6 Want veertig jaar hadden de Israëlieten door de woestijn gezworven, tot er niemand meer over was van heel het volk, van al de strijdbare mannen, die uit Egypte waren getrokken: van allen, die niet naar de stem van Jahweh hadden geluisterd, en aan wie Jahweh gezworen had, dat Hij hun het land niet zou laten zien, dat Hij hun vaderen onder ede beloofd had, ons te zullen geven, een land, dat druipt van melk en honing.
For the children of Israel had walked forty years in the wilderness, till the whole nation of men of war had perished who had come out of Egypt, who had not hearkened to the voice of Jehovah; to whom Jehovah had sworn that he would not show them the land which Jehovah had sworn unto their fathers that he would give us, a land flowing with milk and honey.
7 Nu had Hij hun zonen in hun plaats gesteld, en hen liet Josuë besnijden; want ze waren nog onbesneden, omdat men ze onderweg niet had kunnen besnijden.
And their sons [whom] he raised up in their stead, them Joshua circumcised, for they were uncircumcised, because they had not circumcised them on the way.
8 Nadat de besnijdenis van heel het volk was verricht, bleven ze daar in de legerplaats, tot ze genezen waren.
And it came to pass when the whole nation had finished being circumcised, that they abode in their place in the camp, till they were whole.
9 En Jahweh sprak tot Josuë: Heden heb Ik de smaad van Egypte van u afgewenteld! Daarom noemde hij die plaats Gilgal; zo heet ze nu nog.
And Jehovah said to Joshua, This day have I rolled away the reproach of Egypt from off you. And the name of the place was called Gilgal to this day.
10 Terwijl de Israëlieten in Gilgal legerden, vierden ze op de avond van de veertiende dag der maand het paasfeest op de vlakten van Jericho;
And the children of Israel encamped in Gilgal, and held the passover on the fourteenth day of the month, at even, in the plains of Jericho.
11 en daags na het Pascha aten ze van de opbrengst van het land ongedesemd brood en geroosterd graan.
And they ate of the old corn of the land on the morrow after the passover, unleavened loaves, and roasted [corn] on that same day.
12 Op dezelfde dag, dat ze van de opbrengst van het land aten, hield het manna op. De kinderen Israëls kregen geen manna meer, maar ze aten dat jaar wat het land Kanaän opbracht.
And the manna ceased on the morrow, when they had eaten of the old corn of the land; and there was no more manna for the children of Israel; and they ate of the produce of the land of Canaan that year.
13 Terwijl Josuë nu bij Jericho vertoefde, gebeurde het eens, dat hij opkeek, en een man voor zich zag staan met een getrokken zwaard in zijn hand.
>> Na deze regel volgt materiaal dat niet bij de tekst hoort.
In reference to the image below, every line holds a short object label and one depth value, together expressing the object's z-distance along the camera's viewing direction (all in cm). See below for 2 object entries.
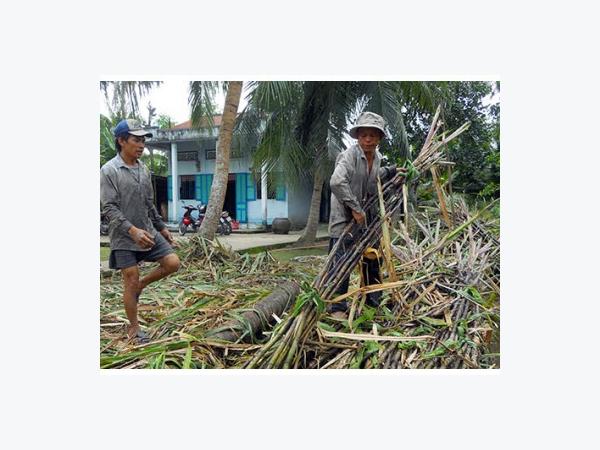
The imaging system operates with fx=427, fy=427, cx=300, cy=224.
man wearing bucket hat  291
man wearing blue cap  259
Josuë ging op hem af, en vroeg hem: Hoort gij bij ons of bij onze vijanden?
And it came to pass when Joshua was by Jericho, that he lifted up his eyes and looked, and behold, there stood a man before him with his sword drawn in his hand. And Joshua went to him, and said to him: Art thou for us, or for our enemies?
14 Hij antwoordde: Bij geen van beiden; maar ik ben de aanvoerder van Jahweh ‘s heir; ik kom hier dus van pas. Toen viel Josuë plat ter aarde, huldigde hem, en vroeg hem: Wat heeft mijn Heer tot zijn dienaar te zeggen?
And he said, No; for [as] captain of the army of Jehovah am I now come. Then Joshua fell upon his face to the earth, and worshipped, and said to him, What saith my lord unto his servant?
15 En de aanvoerder van Jahweh’s heir gaf Josuë ten antwoord: Trek uw schoenen uit; want de plaats, waarop ge staat, is heilig. En Josuë deed het.
And the captain of Jehovah's army said to Joshua, Loose thy sandal from off thy foot: for the place whereon thou standest is holy. And Joshua did so.